GIVEN DATA:

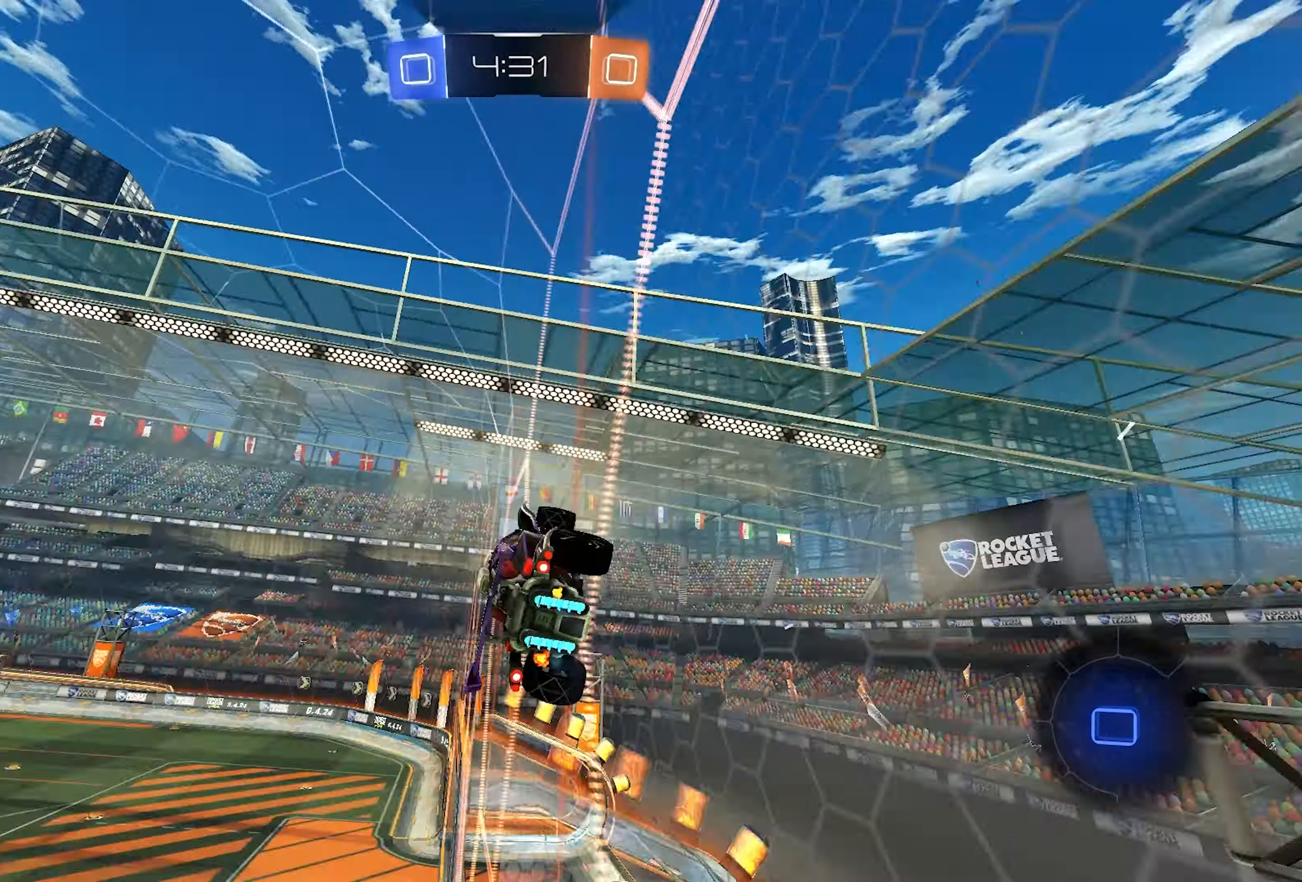
{"buttons": ["CROSS", "L1", "R2"], "left_stick": "left", "right_stick": "center", "events": [[33, "TRIANGLE", "up"], [500, "CROSS", "down"]]}
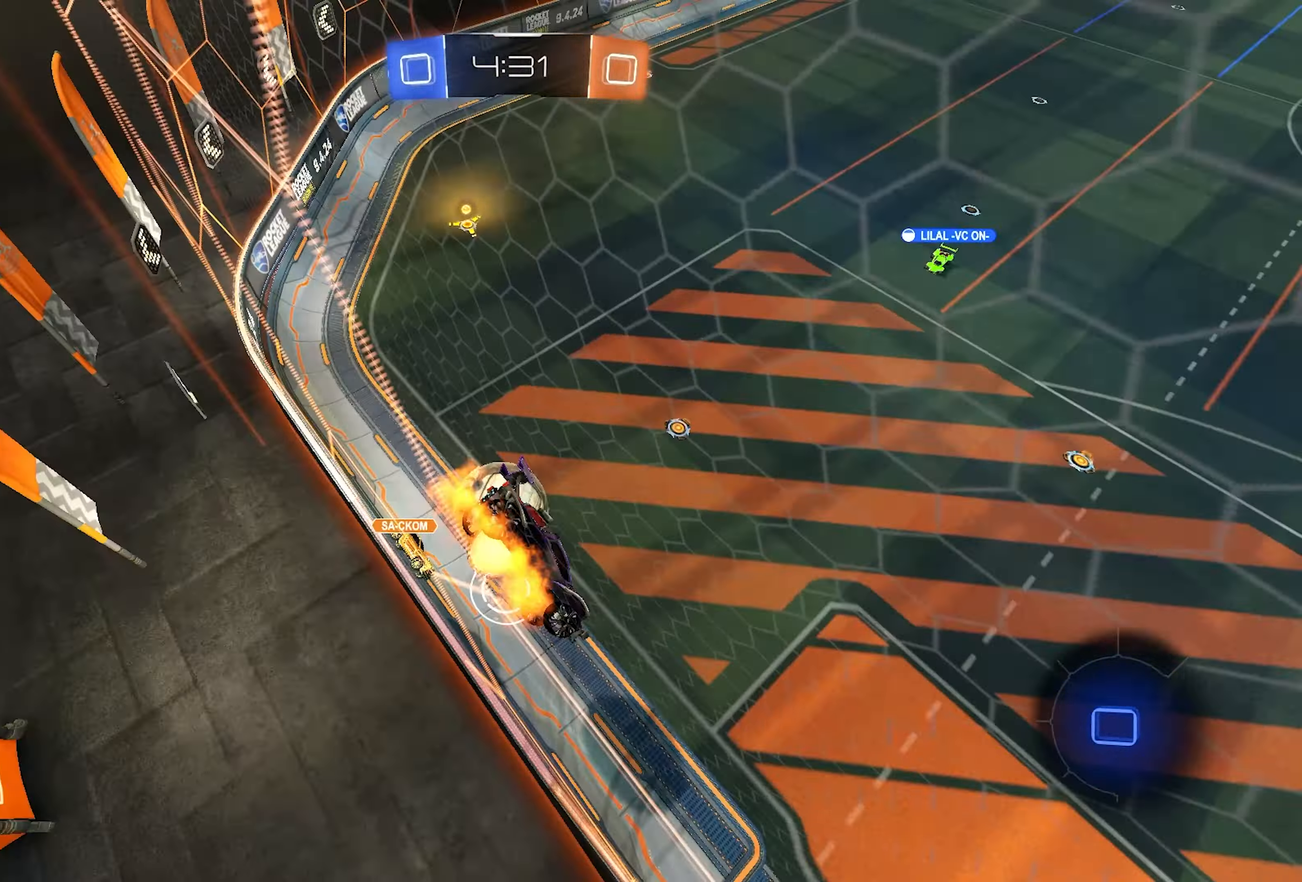
{"buttons": ["R2"], "left_stick": "down-left", "right_stick": "center", "events": [[83, "left_stick", "down-right"], [117, "SQUARE", "down"], [133, "CROSS", "up"], [217, "L1", "up"], [233, "SQUARE", "up"], [350, "left_stick", "down-left"]]}
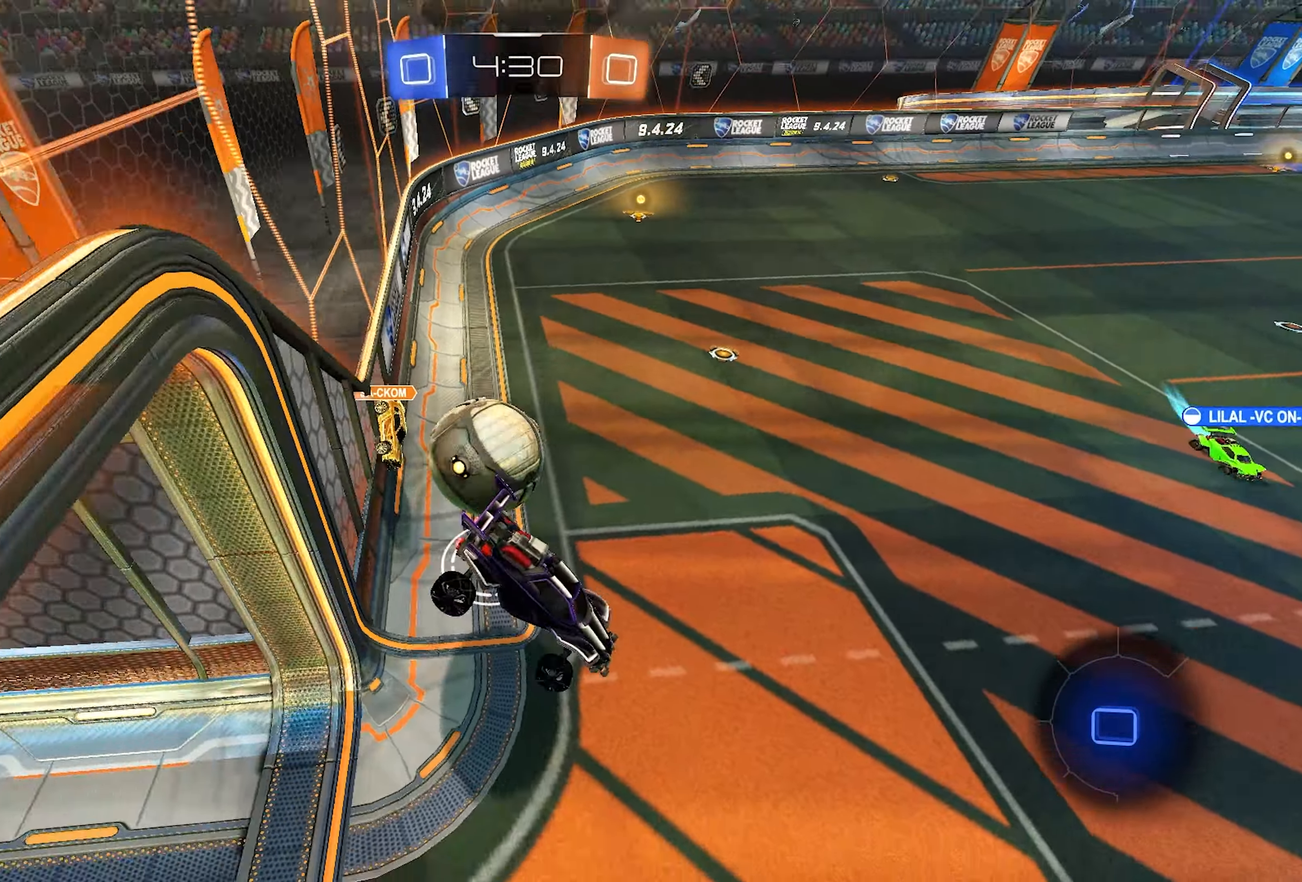
{"buttons": ["L1", "R2"], "left_stick": "down", "right_stick": "center", "events": [[250, "L1", "down"], [317, "CROSS", "down"], [317, "left_stick", "up"], [450, "CROSS", "up"], [450, "left_stick", "down"]]}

WORK TO BE COMPLETED: For this exercise, retype the data above exactly and skip every image.

TASK RESULT:
{"buttons": ["CROSS", "L1", "R2"], "left_stick": "left", "right_stick": "center", "events": [[33, "TRIANGLE", "up"], [500, "CROSS", "down"]]}
{"buttons": ["R2"], "left_stick": "down-left", "right_stick": "center", "events": [[83, "left_stick", "down-right"], [117, "SQUARE", "down"], [133, "CROSS", "up"], [217, "L1", "up"], [233, "SQUARE", "up"], [350, "left_stick", "down-left"]]}
{"buttons": ["L1", "R2"], "left_stick": "down", "right_stick": "center", "events": [[250, "L1", "down"], [317, "CROSS", "down"], [317, "left_stick", "up"], [450, "CROSS", "up"], [450, "left_stick", "down"]]}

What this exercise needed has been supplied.